松崎:まず1つは、国際大会を日本で開催することです。これまでも平均すると18カ月に1大会は国際大会を開催していますので、我々を応援してくれる人の輪を広げていくためにも、国際大会の招聘は続けていきたいです。来年以降も開催できるように準備しています。

 会場を訪れた方々によりブラインドサッカーを楽しんでいただけるような施策を打っていきたいとも考えています。例えば、ブラインドサッカーは観客とピッチの間にフェンスがあるので、選手がプレーする位置によっては、観客席から足元が見えなくなる時があります。

 私たちは以前からネット中継をしているので、その中継にスイッチングできるソフトを導入し、客席から足元が見えないようなときには映像の角度を変えるような試みをしました。すると、試合会場で見ている方々も、スマホを片手に試合を見つつ、ボールが肉眼で見えない位置に行くとスマホを見るようになるんです。このソフトはゴルフやアイスホッケーなどでも使われているのですが、他競技の利用率と比較すると、ブラインドサッカーでは非常に高い利用率を記録しました。

 このように、ブラインドサッカーを存分に楽しんでいただき、かつマネタイズにつながるような試みを実施していきたいと思っているので、今、国内大会でもいろいろな手段を試しています。

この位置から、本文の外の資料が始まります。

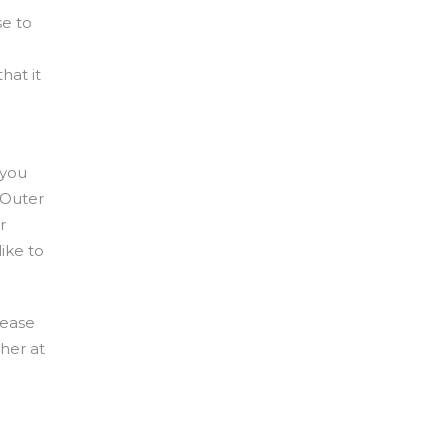
se to
hat it
 you
 Outer
r
ike to
lease
 her at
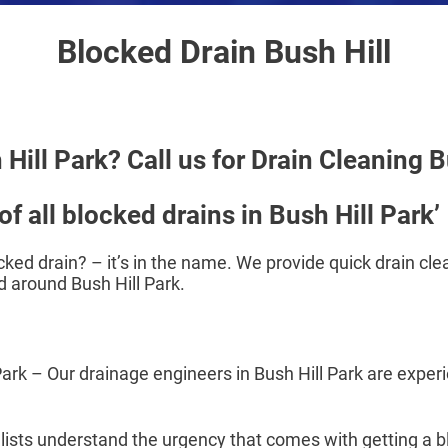
Blocked Drain Bush Hill
Hill Park? Call us for Drain Cleaning B
f all blocked drains in Bush Hill Park’
cked drain? – it’s in the name. We provide quick drain clea
 around Bush Hill Park.
 – Our drainage engineers in Bush Hill Park are experie
alists understand the urgency that comes with getting a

 まだ実現に時間がかかりますが、サイドのフェンスをLED化できればいいと思っています。それは「派手にやりたい」という意味ではありません。ブラインドサッカーは競技の特性上、試合会場で音声による情報補完ができません。実況解説でイヤホンを通して情報を補完していくという手も打っていますが、臨場感や一体感が失われがちですし、大型ビジョンだと観客の位置によっては見づらいこともある。そこで、LEDを使えれば、文字による情報補完をしながら、楽しんでいただく演出を含めて観戦環境もさらに充実すると思います。

観客席と選手たちの近さや一体感を大事にすることなど、ブラインドサッカーの観戦環境に対する考え方は、JリーグやFリーグよりもむしろBリーグに近いという印象を受けます。

松崎:Bリーグはとても参考にしています。実は、日本ブラインドサッカー協会の観客向けプロジェクトのリーダーは元bjリーグの方で、バスケットボールのノウハウを存分に活用していますし、演出面でも、Bリーグの演出に携わっている方に協力をいただいています。